### WHAT YOU WILL DO
The answer must consist solely of the lines from the one containing "index dip: (192, 219)" through the last line of the records, set down exactly and without any pictures.

### People photos with keypoints
──────────

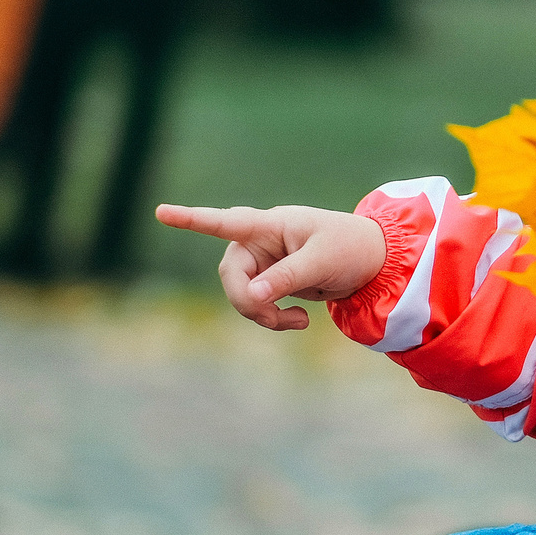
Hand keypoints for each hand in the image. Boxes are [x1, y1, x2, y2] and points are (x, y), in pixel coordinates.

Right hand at [155, 202, 388, 330]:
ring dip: (262, 315)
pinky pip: (257, 305)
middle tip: (275, 320)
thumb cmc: (351, 249)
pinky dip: (272, 318)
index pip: (225, 221)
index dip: (192, 219)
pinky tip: (298, 321)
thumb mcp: (322, 262)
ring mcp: (265, 262)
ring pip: (241, 294)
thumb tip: (252, 297)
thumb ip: (286, 278)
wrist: (375, 264)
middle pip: (231, 274)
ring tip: (296, 322)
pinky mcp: (273, 281)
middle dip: (247, 301)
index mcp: (271, 225)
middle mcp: (261, 241)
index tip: (160, 212)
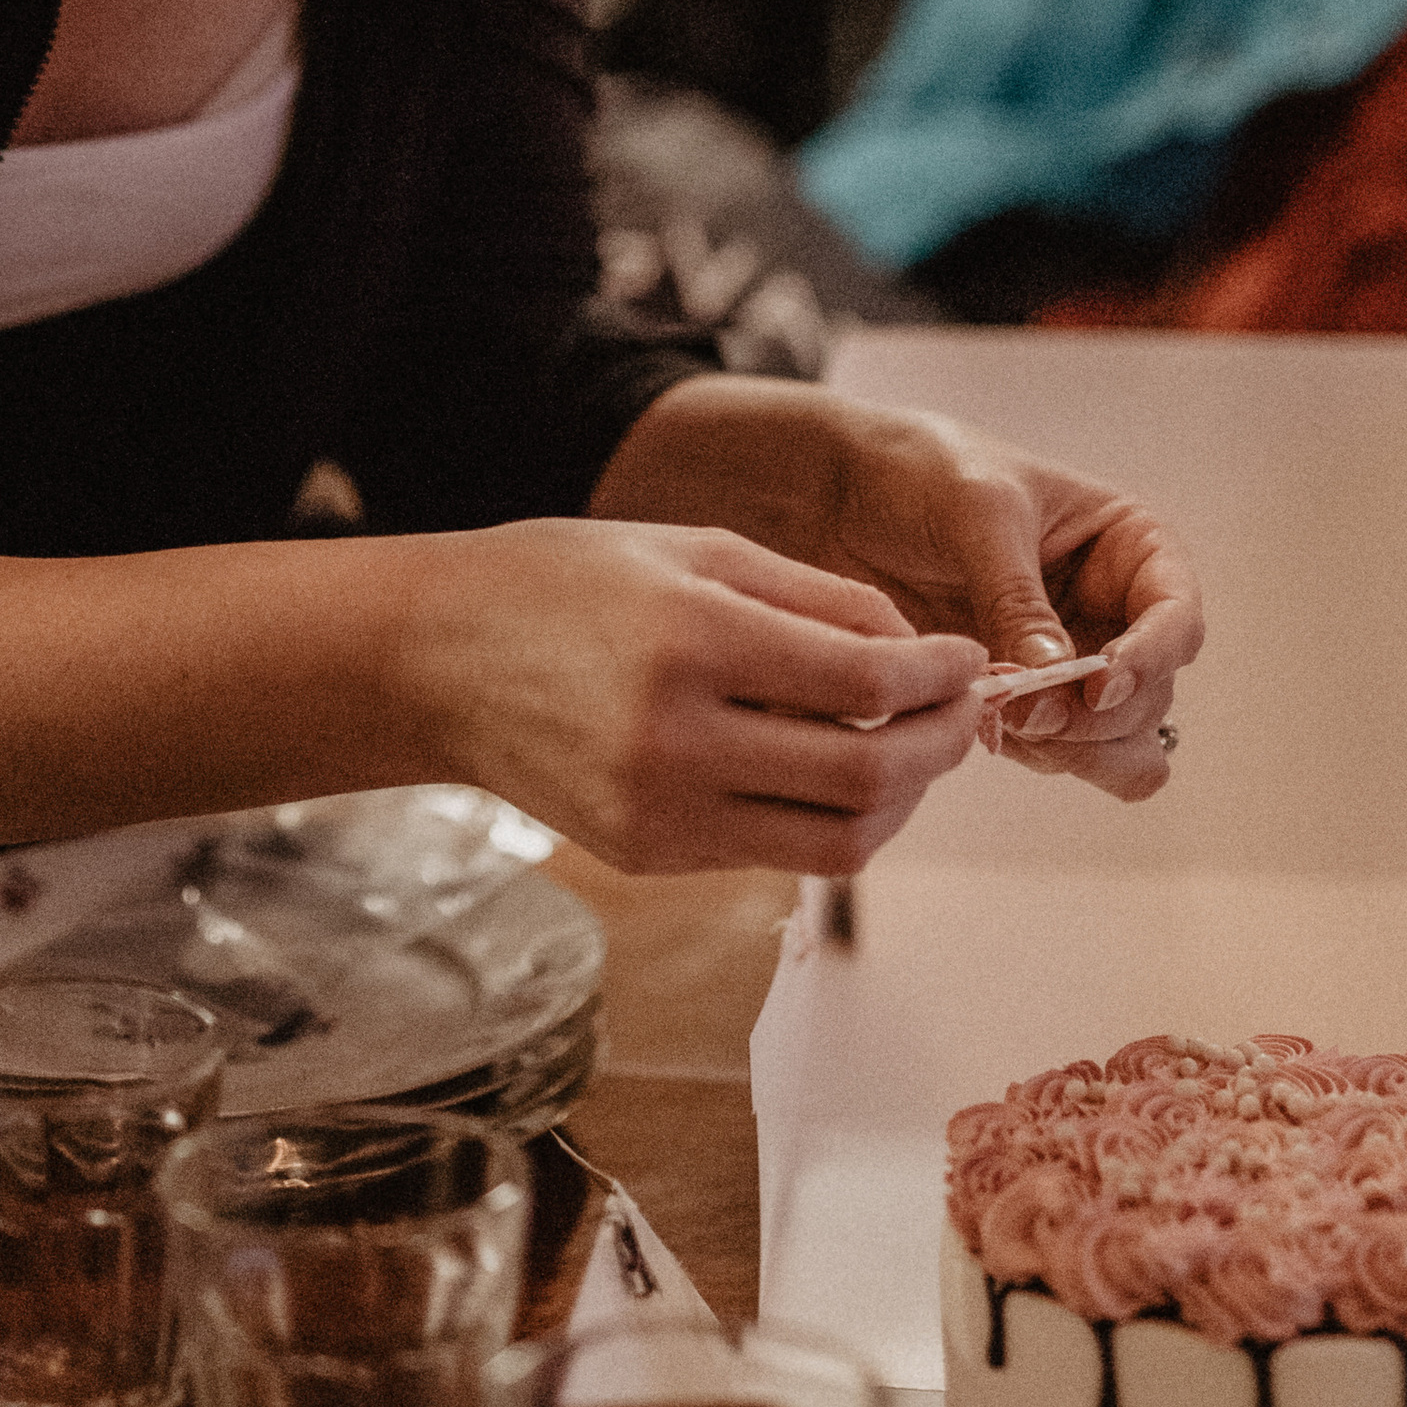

──────────

### OUTPUT OF THE EXERCISE
index dip: (192, 219)
pinky tip: (298, 321)
thumb mcp: (322, 262)
ring mcp: (265, 262)
ring pip: (241, 294)
thumb tip: (252, 297)
thumb ip: (286, 278)
wrist: (375, 264)
middle pip: (231, 274)
ring tip: (296, 322)
pinky mcp: (273, 281)
middle dip: (247, 301)
index mcp: (271, 225)
middle mcp: (261, 241)
index tip: (160, 212)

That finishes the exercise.